可以看到MySQLConnector需要MySQL server 配置 binlog_format 为 ROW。

修改此配置后，再次通过进行kafka-console-consumer.sh 进行验证，即可看到测试数据库中的所有事件：

$ ./kafka-console-consumer.sh --bootstrap-server xxxx --topic schema-changes.inventory --from-beginning
…
{
  "source" : {
    "server" : "mysql-tang"
  },
  "position" : {
    "ts_sec" : 1621585297,
    "file" : "mysql-bin-changelog.000015",
    "pos" : 511,
    "snapshot" : true
  },
  "databaseName" : "inventory",
  "ddl" : "CREATE DATABASE `inventory` CHARSET latin1 COLLATE latin1_swedish_ci",
  "tableChanges" : [ ]
}
…
{
  "source" : {
    "server" : "mysql-tang"
  },
  "position" : {
    "ts_sec" : 1621585297,
    "file" : "mysql-bin-changelog.000015",
    "pos" : 511,
    "snapshot" : true
  },
  "databaseName" : "inventory",
  "ddl" : "CREATE TABLE `test` (
  `id` int(11) DEFAULT NULL,
  `name` varchar(10) DEFAULT NULL
) ENGINE=InnoDB DEFAULT CHARSET=latin1",
  "tableChanges" : [ {
    "type" : "CREATE",
    "id" : ""inventory"."test"",
    "table" : {
      "defaultCharsetName" : "latin1",
      "primaryKeyColumnNames" : [ ],
      "columns" : [ {
        "name" : "id",
        "jdbcType" : 4,
        "typeName" : "INT",
        "typeExpression" : "INT",
        "charsetName" : null,
        "length" : 11,
        "position" : 1,
        "optional" : true,
        "autoIncremented" : false,
        "generated" : false
      }, {
        "name" : "name",
        "jdbcType" : 12,
        "typeName" : "VARCHAR",
        "typeExpression" : "VARCHAR",
        "charsetName" : "latin1",
        "length" : 10,
        "position" : 2,
        "optional" : true,
        "autoIncremented" : false,
        "generated" : false
      } ]
    }
  } ]
}

4. Flink 消费Debezium 类型消息

RMDB数据经Debezium Connector写入Kafka后，先由Flink进行消费。
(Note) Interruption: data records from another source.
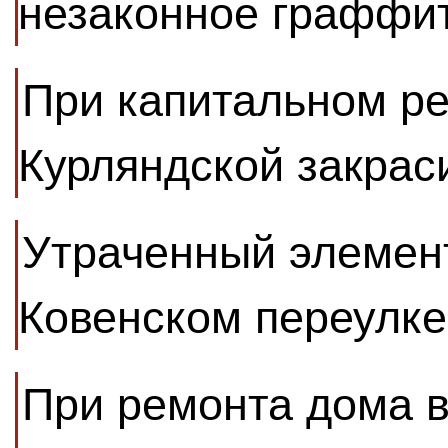
незаконное граффи
При капитальном р
Курляндской закрас
Утраченный элемент
Ковенском переулке
При ремонта дома в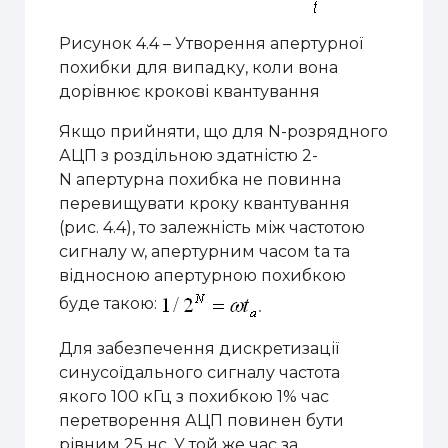
Рисунок 4.4 – Утворення апертурної
похибки для випадку, коли вона
дорівнює крокові квантування
Якщо прийняти, що для N-розрядного
АЦП з роздільною здатністю 2-
N апертурна похибка не повинна
перевищувати кроку квантування
(рис. 4.4), то залежність між частотою
сигналу w, апертурним часом ta та
відносною апертурною похибкою
буде такою:
Для забезпечення дискретизації
синусоїдального сигналу частота
якого 100 кГц з похибкою 1% час
перетворення АЦП повинен бути
рівним 25 нс. У той же час за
可以参考Flink官网中对Debezium格式的处理代码^[5]：

CREATE TABLE topic_products (
  -- schema is totally the same to the MySQL "products" table
  id BIGINT,
  name STRING,
  description STRING,
  weight DECIMAL(10, 2)
) WITH (
 'connector' = 'kafka',
 'topic' = 'products_binlog',
 'properties.bootstrap.servers' = 'localhost:9092',
 'properties.group.id' = 'testGroup',
 -- using 'debezium-json' as the format to interpret Debezium JSON messages
 -- please use 'debezium-avro-confluent' if Debezium encodes messages in Avro format
 'format' = 'debezium-json'
)

5. 写入Hudi表

RMDB数据经Debezium Connector写入Kafka后，接下来通过 Flink 将流式数据写入到一张Hudi表，实现实时数据到Hudi。此部分可以参考Hudi官网对Flink支持的代码^[6]：

CREATE TABLE t1(
  uuid VARCHAR(20), -- you can use 'PRIMARY KEY NOT ENFORCED' syntax to mark the field as record key
  name VARCHAR(10),
  age INT,
  ts TIMESTAMP(3),
  `partition` VARCHAR(20)
)
PARTITIONED BY (`partition`)
WITH (
  'connector' = 'hudi',
  'path' = 'table_base_path',
  'write.tasks' = '1', -- default is 4 ,required more resource
  'compaction.tasks' = '1', -- default is 10 ,required more resource
  'table.type' = 'MERGE_ON_READ' -- this creates a MERGE_ON_READ table, by default is COPY_ON_WRITE
);

5.1. 依赖包问题

在这个过程中，有一点需要注意的是，在使用Hudi官网提到的 hudi-flink-bundle_2.11-0.7.0.jar （或hudi-flink-bundle_2.11-0.8.0.jar）时，会遇到以下问题：

Caused by: org.apache.flink.table.api.ValidationException: Could not find any factory for identifier 'hudi' that implements 'org.apache.flink.table.factories.DynamicTableFactory' in the classpath.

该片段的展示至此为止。